Open-Vocabulary Object Detectors: Robustness Challenges under Distribution Shifts

Prakash Chandra Chhipa,Kanjar De,Meenakshi Subhash Chippa,Rajkumar Saini,Marcus Liwicki
2024-09-06
Abstract:The challenge of Out-Of-Distribution (OOD) robustness remains a critical hurdle towards deploying deep vision models. Vision-Language Models (VLMs) have recently achieved groundbreaking results. VLM-based open-vocabulary object detection extends the capabilities of traditional object detection frameworks, enabling the recognition and classification of objects beyond predefined categories. Investigating OOD robustness in recent open-vocabulary object detection is essential to increase the trustworthiness of these models. This study presents a comprehensive robustness evaluation of the zero-shot capabilities of three recent open-vocabulary (OV) foundation object detection models: OWL-ViT, YOLO World, and Grounding DINO. Experiments carried out on the robustness benchmarks COCO-O, COCO-DC, and COCO-C encompassing distribution shifts due to information loss, corruption, adversarial attacks, and geometrical deformation, highlighting the challenges of the model's robustness to foster the research for achieving robustness. Project page: <a class="link-external link-https" href="https://prakashchhipa.github.io/projects/ovod_robustness" rel="external noopener nofollow">this https URL</a>
Computer Vision and Pattern Recognition
What problem does this paper attempt to address?

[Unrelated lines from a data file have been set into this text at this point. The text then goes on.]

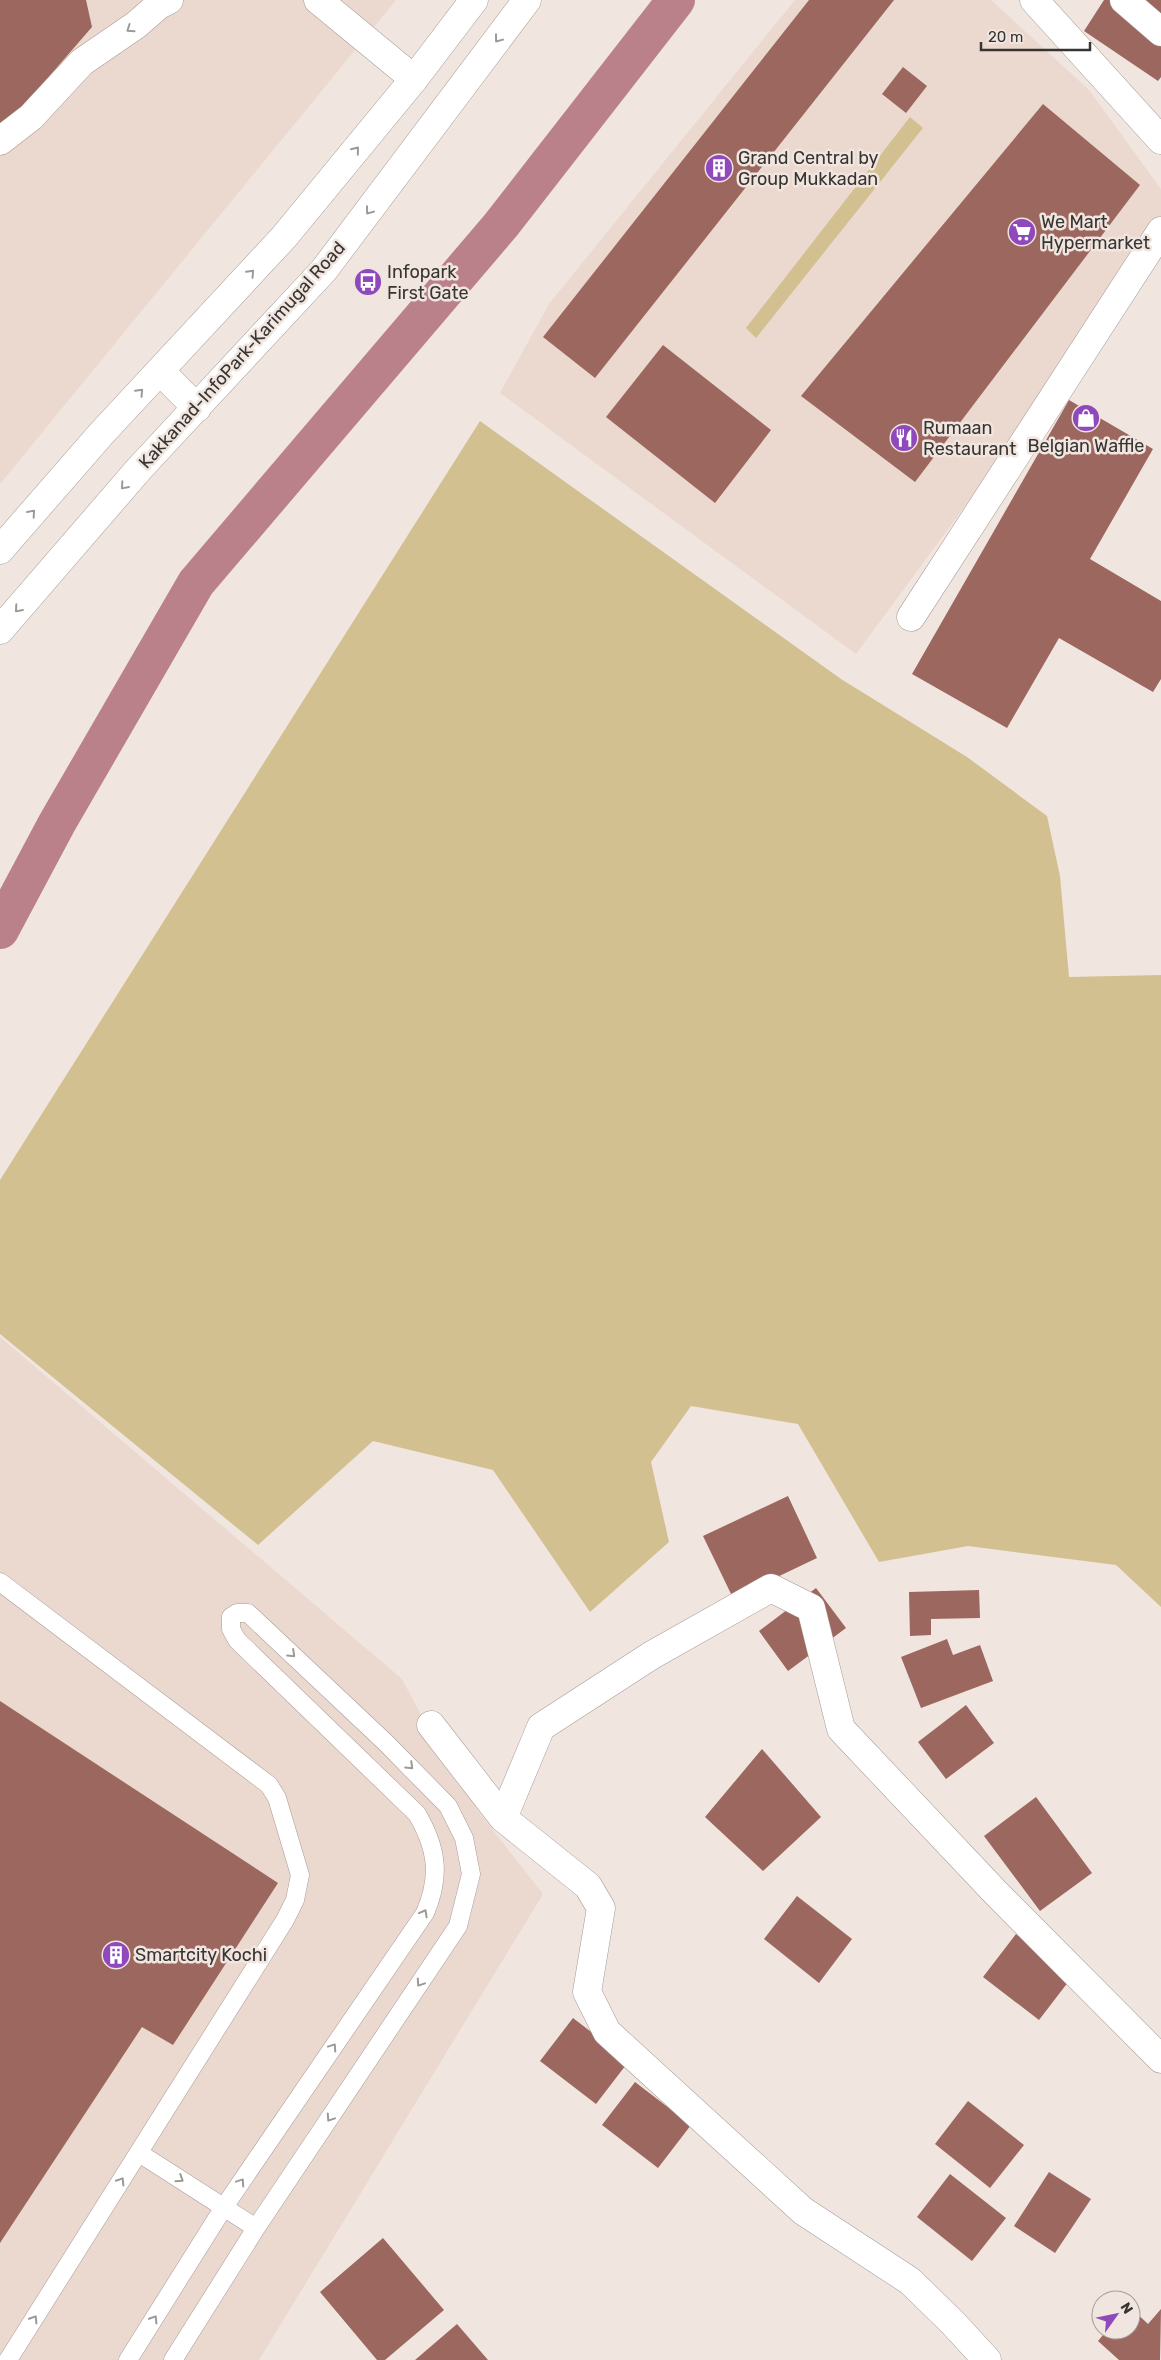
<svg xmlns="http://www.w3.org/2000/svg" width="1161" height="2360" font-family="Rubik,sans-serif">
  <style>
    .built { fill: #ebd8cf }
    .green { fill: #d3c091 }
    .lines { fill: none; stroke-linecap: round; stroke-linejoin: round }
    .canal { stroke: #ba818a; stroke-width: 38 }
    .building { fill: #9c675e }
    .service-casing { stroke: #a79c97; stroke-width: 19 }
    .minor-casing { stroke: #a79c97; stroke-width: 29 }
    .secondary-casing { stroke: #a79c97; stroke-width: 29 }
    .service { stroke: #fff; stroke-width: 18 }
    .minor { stroke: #fff; stroke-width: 28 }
    .secondary { stroke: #fff; stroke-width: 28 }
    .oneway { stroke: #9c9a98 }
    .labels { text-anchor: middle; stroke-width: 5; stroke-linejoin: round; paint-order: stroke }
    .poi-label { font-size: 18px; fill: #383432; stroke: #f0e5df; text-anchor: start }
    .street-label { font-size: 18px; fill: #383432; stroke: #f0e5df }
  </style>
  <rect width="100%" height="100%" fill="#f0e5df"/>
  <!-- built -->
  <path class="built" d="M 0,0 L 396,0 L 0,484 Z
    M 795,0 L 991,0 L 1089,90 L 1161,189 L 1161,240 L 856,654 L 500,393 L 549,304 Z
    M 0,1337 L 402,1679 L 446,1762 L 466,1787 L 477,1810 L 543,1894 L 259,2360 L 0,2360 Z"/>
  <!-- green -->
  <path class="green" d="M 910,117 L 923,128 L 756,338 L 746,328 Z
    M 480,421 L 841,679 L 967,757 L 1047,816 L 1060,876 L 1069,977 L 1161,975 L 1161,1607 L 1116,1565 L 968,1546 L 879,1562 L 798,1424 L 691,1406 L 651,1462 L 669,1542 L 590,1612 L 493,1470 L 373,1441 L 258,1545 L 0,1334 L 0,1180 Z"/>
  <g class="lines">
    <!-- canal -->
    <path class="canal" d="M 0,930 L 57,823 L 196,583 L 501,225 L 676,0"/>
  </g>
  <!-- building -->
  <path class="building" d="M 0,0 L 86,0 L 92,27 L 0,133 Z
    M 809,0 L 894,0 L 595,378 L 543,337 Z
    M 1104,0 L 1161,0 L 1161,77 L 1158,81 L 1084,31 Z
    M 903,67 L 927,86 L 906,113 L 882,94 Z
    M 1043,104 L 1140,185 L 915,482 L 801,396 Z
    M 663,345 L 771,430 L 715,503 L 606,417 Z
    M 1069,400 L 1153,449 L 1090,559 L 1161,601 L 1161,679 L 1153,692 L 1059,638 L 1007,728 L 912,674 Z
    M 788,1496 L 817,1558 L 733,1598 L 703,1536 Z
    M 816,1588 L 846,1628 L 788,1671 L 759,1631 Z
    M 979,1590 L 980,1618 L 931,1619 L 931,1635 L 910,1636 L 909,1592 Z
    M 947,1639 L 953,1655 L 980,1645 L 993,1681 L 921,1708 L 901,1657 Z
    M 0,1701 L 278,1883 L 173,2045 L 142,2027 L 0,2243 Z
    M 966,1705 L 994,1743 L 946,1779 L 918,1742 Z
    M 762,1749 L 821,1817 L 763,1871 L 705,1817 Z
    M 1036,1797 L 1092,1873 L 1040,1911 L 984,1836 Z
    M 797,1896 L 852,1939 L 819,1983 L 764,1939 Z
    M 1016,1934 L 1072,1977 L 1039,2020 L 983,1977 Z
    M 573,2018 L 629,2061 L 596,2104 L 540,2061 Z
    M 635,2082 L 691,2125 L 658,2168 L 602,2125 Z
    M 968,2101 L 1024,2145 L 990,2188 L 935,2144 Z
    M 1049,2172 L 1091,2199 L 1055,2253 L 1014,2226 Z
    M 950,2174 L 1006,2218 L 972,2261 L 917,2217 Z
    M 383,2238 L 444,2310 L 385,2360 L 377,2360 L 320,2292 Z
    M 1131,2308 L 1148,2324 L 1161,2309 L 1160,2360 L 1119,2360 L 1098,2341 L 1107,2330 L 1131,2330 Z
    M 457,2324 L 488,2360 L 415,2360 Z"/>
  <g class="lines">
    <defs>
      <path id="service" d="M 0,1582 L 269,1785 L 277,1798 L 300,1875 L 295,1900 L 285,1920 L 8,2360
        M 139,2153 L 256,2228
        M 128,2360 L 224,2207 L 425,1913 C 441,1876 437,1848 417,1814 L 237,1640 L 231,1629 L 231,1617 L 237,1613 L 248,1613 L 385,1742 L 448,1806 L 464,1838 L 471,1874 L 458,1926 L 256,2228 L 173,2360"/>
      <path id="minor" d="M 318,0 L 414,79
        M 1124,0 L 1161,32
        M 0,141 L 31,117 L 82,62 L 136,25 L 159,5 L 169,0
        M 911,617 L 1161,231
        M 431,1725 L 503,1818 L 588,1886 L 601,1908 L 587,1992 L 607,2032 L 803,2211 L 910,2281 L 953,2323 L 987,2360
        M 503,1818 L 541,1727 L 652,1655 L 771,1588 L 811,1608 L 841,1729 L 996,1893 L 1161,2059"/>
      <path id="secondary" d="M 1034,0 L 1161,140
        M 160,371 L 197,408
        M 0,550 L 101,434 L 284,237 L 414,79 L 474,0
        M 0,630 L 139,469 L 324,270 L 527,0"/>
    </defs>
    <!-- service casing -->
    <use href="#service" class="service-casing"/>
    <!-- minor casing -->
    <use href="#minor" class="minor-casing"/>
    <!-- secondary casing -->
    <use href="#secondary" class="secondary-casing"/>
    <!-- service -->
    <use href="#service" class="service"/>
    <!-- minor -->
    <use href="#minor" class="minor"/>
    <!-- secondary -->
    <use href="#secondary" class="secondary"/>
  </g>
  <!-- one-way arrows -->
  <defs><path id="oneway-chevron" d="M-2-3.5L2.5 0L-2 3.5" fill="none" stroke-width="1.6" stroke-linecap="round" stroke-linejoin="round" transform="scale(1.25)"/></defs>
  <g class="oneway">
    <use href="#oneway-chevron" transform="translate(130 29) rotate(145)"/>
    <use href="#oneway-chevron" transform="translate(498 39) rotate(127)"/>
    <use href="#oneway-chevron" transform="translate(356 150) rotate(-51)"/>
    <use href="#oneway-chevron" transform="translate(369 211) rotate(127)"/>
    <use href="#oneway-chevron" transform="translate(251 273) rotate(-47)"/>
    <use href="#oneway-chevron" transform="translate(140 392) rotate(-47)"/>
    <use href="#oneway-chevron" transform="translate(124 486) rotate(131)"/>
    <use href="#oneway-chevron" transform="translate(32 513) rotate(-49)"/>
    <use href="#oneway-chevron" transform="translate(18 609) rotate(131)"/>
    <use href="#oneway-chevron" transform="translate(292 1654) rotate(43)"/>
    <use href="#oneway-chevron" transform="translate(410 1766) rotate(44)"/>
    <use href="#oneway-chevron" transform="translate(424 1913) rotate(-61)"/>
    <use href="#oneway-chevron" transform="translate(420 1983) rotate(124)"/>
    <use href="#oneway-chevron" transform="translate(333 2047) rotate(-56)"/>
    <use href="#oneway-chevron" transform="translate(330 2118) rotate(124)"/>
    <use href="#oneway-chevron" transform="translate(180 2179) rotate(33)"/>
    <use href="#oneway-chevron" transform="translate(121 2181) rotate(-58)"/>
    <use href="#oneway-chevron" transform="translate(241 2182) rotate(-56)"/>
    <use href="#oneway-chevron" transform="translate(34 2319) rotate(-58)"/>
    <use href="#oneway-chevron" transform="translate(154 2319) rotate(-58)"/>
  </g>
  <!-- icons -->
  <defs>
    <symbol id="building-disc" viewBox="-11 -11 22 22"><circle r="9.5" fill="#8f49bd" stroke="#f0e5df"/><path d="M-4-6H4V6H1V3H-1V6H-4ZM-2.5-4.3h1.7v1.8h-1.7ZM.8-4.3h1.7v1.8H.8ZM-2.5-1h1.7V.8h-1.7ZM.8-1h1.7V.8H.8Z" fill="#fff"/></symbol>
    <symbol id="supermarket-disc" viewBox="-11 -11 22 22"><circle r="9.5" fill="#8f49bd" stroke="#f0e5df"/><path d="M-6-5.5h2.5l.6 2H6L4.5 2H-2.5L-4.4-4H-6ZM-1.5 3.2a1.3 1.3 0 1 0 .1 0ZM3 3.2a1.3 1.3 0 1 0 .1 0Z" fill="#fff"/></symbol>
    <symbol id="bus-disc" viewBox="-11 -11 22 22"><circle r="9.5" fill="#8f49bd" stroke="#f0e5df"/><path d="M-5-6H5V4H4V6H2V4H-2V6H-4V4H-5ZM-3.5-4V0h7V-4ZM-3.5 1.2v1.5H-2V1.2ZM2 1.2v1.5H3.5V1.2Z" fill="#fff"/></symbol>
    <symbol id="shop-disc" viewBox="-11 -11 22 22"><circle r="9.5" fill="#8f49bd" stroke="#f0e5df"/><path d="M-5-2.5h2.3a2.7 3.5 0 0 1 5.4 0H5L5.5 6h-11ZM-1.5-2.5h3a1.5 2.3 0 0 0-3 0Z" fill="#fff"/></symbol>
    <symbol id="restaurant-disc" viewBox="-11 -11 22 22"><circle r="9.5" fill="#8f49bd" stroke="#f0e5df"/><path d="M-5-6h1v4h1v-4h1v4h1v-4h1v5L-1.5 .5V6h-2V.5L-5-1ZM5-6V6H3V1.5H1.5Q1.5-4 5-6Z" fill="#fff"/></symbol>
  </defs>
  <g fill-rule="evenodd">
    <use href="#building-disc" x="703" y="152" width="32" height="32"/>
    <use href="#supermarket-disc" x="1006" y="216" width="32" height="32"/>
    <use href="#bus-disc" x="352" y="266" width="32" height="32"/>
    <use href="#shop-disc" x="1070" y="402" width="32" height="32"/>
    <use href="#restaurant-disc" x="888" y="422" width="32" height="32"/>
    <use href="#building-disc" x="100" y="1939" width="32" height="32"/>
  </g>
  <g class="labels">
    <!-- poi labels -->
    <g class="poi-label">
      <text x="738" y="164">Grand Central by<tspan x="738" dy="21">Group Mukkadan</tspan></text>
      <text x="1041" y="228">We Mart<tspan x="1041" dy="21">Hypermarket</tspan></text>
      <text x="387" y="278">Infopark<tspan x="387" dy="21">First Gate</tspan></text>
      <text x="923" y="434">Rumaan<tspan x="923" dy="21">Restaurant</tspan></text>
      <text x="1086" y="452" text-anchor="middle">Belgian Waffle</text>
      <text x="135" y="1961">Smartcity Kochi</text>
    </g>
    <!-- street labels -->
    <g class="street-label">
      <text transform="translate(242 355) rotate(-48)" y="6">Kakkanad-InfoPark-Karimugal Road</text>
    </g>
  </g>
  <!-- north arrow -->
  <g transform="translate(1116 2315) rotate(57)"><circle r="24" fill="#f0e5df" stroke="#a69e9a"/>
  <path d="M0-4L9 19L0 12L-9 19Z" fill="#8f49bd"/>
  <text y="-8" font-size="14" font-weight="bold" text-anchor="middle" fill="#383432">N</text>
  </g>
  <!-- scale -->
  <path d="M981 42v8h109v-8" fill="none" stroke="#383432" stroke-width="2.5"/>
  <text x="988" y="42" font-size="15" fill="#383432" stroke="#f0e5df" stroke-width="4" paint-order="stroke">20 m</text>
</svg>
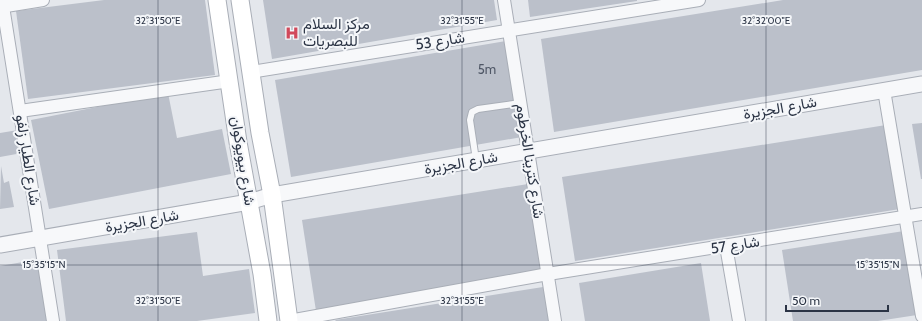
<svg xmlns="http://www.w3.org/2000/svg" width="922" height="321" viewBox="0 0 922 321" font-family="Cabin,Vazirmatn,sans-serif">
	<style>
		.building { fill: #bbc0ca }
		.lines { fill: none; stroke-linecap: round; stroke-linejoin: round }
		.service-casing { stroke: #a9aeb7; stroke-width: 8 }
		.minor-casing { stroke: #a9aeb7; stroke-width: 14 }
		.tertiary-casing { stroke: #a9aeb7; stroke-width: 17 }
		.secondary-casing { stroke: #a9aeb7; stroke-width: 19 }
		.service { stroke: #f7f8fa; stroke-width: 6 }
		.minor { stroke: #f7f8fa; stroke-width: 12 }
		.tertiary { stroke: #f7f8fa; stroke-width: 15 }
		.secondary { stroke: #fff; stroke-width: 17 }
		.ticks { fill: none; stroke: #2b3445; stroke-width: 1; stroke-opacity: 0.45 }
		.labels { text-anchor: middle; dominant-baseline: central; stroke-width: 4; stroke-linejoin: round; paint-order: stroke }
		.number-label { font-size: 13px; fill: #4f5766 }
		.poi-label { font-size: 15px; fill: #2b3445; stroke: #f4f6f9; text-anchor: start }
		.street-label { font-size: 15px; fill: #2b3445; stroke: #f4f6f9 }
		.ticks-label { font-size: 10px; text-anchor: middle; fill: #2b3445; stroke: #f4f6f9; stroke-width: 4; stroke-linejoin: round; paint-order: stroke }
	</style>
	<rect width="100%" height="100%" fill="#e4e7ec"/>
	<g class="building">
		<path d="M104,0H205L215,75L28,99L16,11Z"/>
		<path d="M263,0H494L497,20L272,59Z"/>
		<path d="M528,0H637V1L530,17Z"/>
		<path d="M783,0H922V70L554,132L541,39Z"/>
		<path d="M506,41L522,137L291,177L275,80Z"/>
		<path d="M168,93L177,138L222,129L231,174L49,209L31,120Z"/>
		<path d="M922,123V179H921L912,124Z"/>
		<path d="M886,125L900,209L575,261L562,177Z"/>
		<path d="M18,130L22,153L0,157V133Z"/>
		<path d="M1,166L4,183L9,181L14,207L0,209Z"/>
		<path d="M528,184L542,273L316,311L302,220Z"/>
		<path d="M904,231L917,315L878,321H793L782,250Z"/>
		<path d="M197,232L203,276L249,269L255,313L197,321H66L57,250Z"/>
		<path d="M40,259L50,321H0V266Z"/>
		<path d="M701,263L710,321H585L579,283Z"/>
		<path d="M543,287L549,321H336L335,320Z"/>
	</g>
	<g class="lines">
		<g class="service-casing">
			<path id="service" d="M476,160L470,120L472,112L478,109L520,103"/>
		</g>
		<g class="minor-casing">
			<g id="minor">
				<path d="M2,0L53,321"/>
				<path d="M504,0L555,321"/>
				<path d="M0,7L43,0"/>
				<path d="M251,72L699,0"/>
				<path d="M884,90L922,316"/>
				<path d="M20,111L230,81"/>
				<path d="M726,246L739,321"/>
				<path d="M289,321L548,274L922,214"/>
			</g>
		</g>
		<g class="tertiary-casing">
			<path id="tertiary" d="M0,245L249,202L272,195L922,84"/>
		</g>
		<g class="secondary-casing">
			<g id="secondary">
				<path d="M217,0L238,142L262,274L268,321"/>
				<path d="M240,0L260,133L272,195L289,321"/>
			</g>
		</g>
		<use href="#service" class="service"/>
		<use href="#minor" class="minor"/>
		<use href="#tertiary" class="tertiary"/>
		<use href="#secondary" class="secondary"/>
	</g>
	<path class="ticks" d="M158,0V321M462,0V321M766,0V321M0,265H922"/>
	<defs>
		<g id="hospital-bare" transform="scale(1.08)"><path d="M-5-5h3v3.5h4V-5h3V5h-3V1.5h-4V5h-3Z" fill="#d1495b" stroke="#f4f6f9" stroke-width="2.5" paint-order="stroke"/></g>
	</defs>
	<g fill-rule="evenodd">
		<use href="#hospital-bare" x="292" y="33"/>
	</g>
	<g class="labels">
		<g class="number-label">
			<text x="487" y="69">5m</text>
		</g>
		<g class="poi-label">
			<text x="303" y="24">مركز السلام<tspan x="303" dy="17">للبصريات</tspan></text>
		</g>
		<g class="street-label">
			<text transform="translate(440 41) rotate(-9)">شارع 53</text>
			<text transform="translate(780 108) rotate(-10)">شارع الجزيرة</text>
			<text transform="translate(28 160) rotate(81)">شارع الطيار زلفو</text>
			<text transform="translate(243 161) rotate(81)">شارع بيويوكوان</text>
			<text transform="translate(530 161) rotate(81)">شارع كترينا الخرطوم</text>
			<text transform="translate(461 163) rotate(-10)">شارع الجزيرة</text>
			<text transform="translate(142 221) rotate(-10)">شارع الجزيرة</text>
			<text transform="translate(735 245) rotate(-9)">شارع 57</text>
		</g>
	</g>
	<g class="ticks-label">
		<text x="158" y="24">32°31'50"E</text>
		<text x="462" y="24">32°31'55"E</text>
		<text x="766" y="24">32°32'00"E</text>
		<text x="44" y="268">15°35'15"N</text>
		<text x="878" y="268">15°35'15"N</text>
		<text x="158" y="304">32°31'50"E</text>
		<text x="462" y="304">32°31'55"E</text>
	</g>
	<path d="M786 305v6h102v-6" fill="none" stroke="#2b3445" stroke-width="2"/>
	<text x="792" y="305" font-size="12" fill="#2b3445" stroke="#f4f6f9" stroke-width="3" paint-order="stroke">50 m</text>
</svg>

### Problems Addressed by the Paper The paper primarily explores the robustness challenges of Open-Vocabulary Object Detection (OV-OD) models in Out-Of-Distribution (OOD) scenarios. Specifically: 1. **Robustness Evaluation**: - The focus of the study is on evaluating the zero-shot capabilities of three state-of-the-art open-vocabulary foundational object detection models (OWL-ViT, YOLO World, and Grounding DINO) on different OOD benchmarks. - The experiments cover COCO-O, COCO-DC, and COCO-C benchmarks, which include distribution changes such as information loss, data corruption, adversarial attacks, and geometric transformations. 2. **Model Comparison and Analysis**: - Detailed experimental results compare the performance of these three models across different benchmarks, revealing their performance degradation when facing various distribution changes. - Special attention is given to the consistency and adaptability of these models under various conditions. 3. **Directions for Robustness Improvement**: - The paper highlights the shortcomings of open-vocabulary object detection models in terms of robustness and proposes future research directions to enhance the reliability and robustness of these models in real-world applications. Through this research, the paper aims to advance the field of open-vocabulary object detection and improve the performance of models when encountering unknown and complex environments.